A spitting incident might have been enough to garner worldwide headlines and a public apology from Tiger Woods, but health experts say the argument that it also poses a health risk is not one worth dwelling on.
The golfing superstar caused an uproar last week when he spat on a green in a tournament in Dubai. He was fined by the European Tour and apologised on Twitter.
"The Euro Tour is right - it was inconsiderate to spit like that and I know better. Just wasn't thinking and want to say I'm sorry," Woods wrote.
Spitting on the sports field or other places where people can come into contact with the saliva and mucus raises a theoretical risk of transmitting bacteria and viruses.
"It's obviously not something that any of us like seeing people do, and you go back a few decades when tuberculosis was much more common - that was what was behind a lot of countries having rules against spitting in public," said New Zealand's director of public health, Dr Mark Jacobs.

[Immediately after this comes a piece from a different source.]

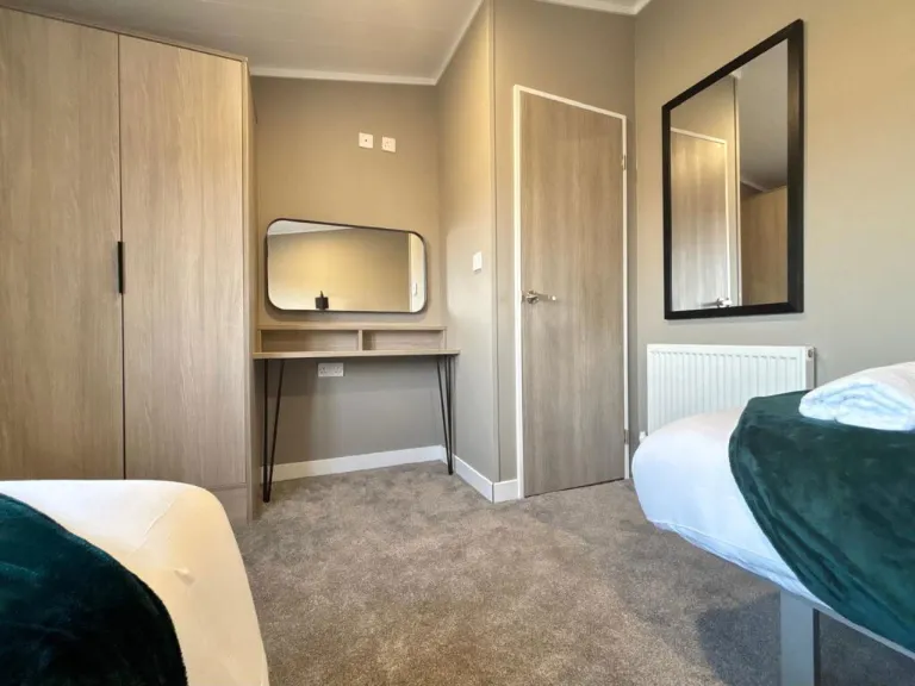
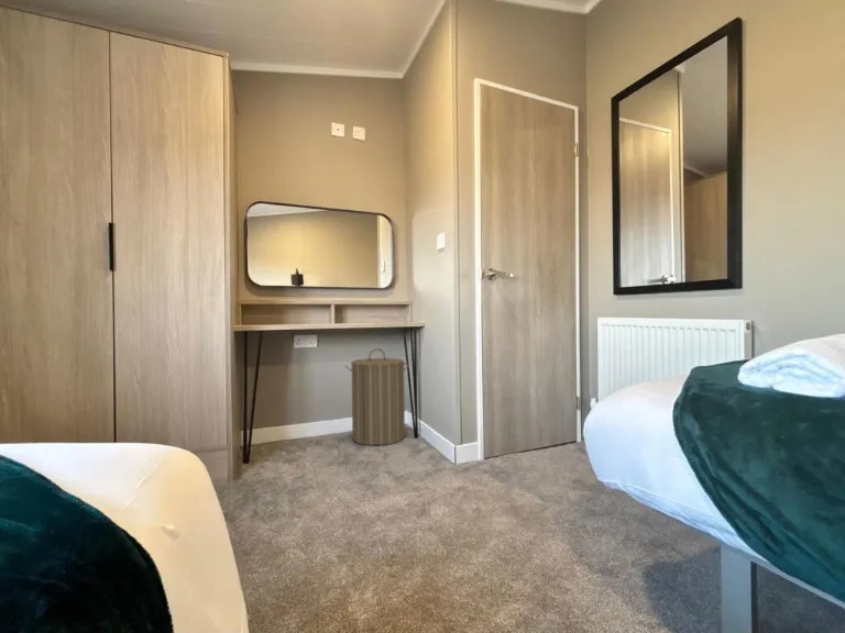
+ laundry hamper [344,347,410,446]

"But ... if you're going to get an infectious disease on the sporting field, it's much more likely to happen in a ruck or maul than because someone spat on the grass.
"Even if someone is brewing an infectious disease which could be carried in someone's saliva, the fact they have spat on the grass is neither here nor there unless someone then comes into contact with it in a meaningful way."
Spitting directly on another person carried a greater risk of transmission.
But Dr Jacobs said hygiene messages around coughing and sneezing, and handwashing, were "much more important" than discouraging spitting.
Virologist Lance Jennings said it was sensible to discourage spitting because of the risk of transmitting the likes of meningococcal disease.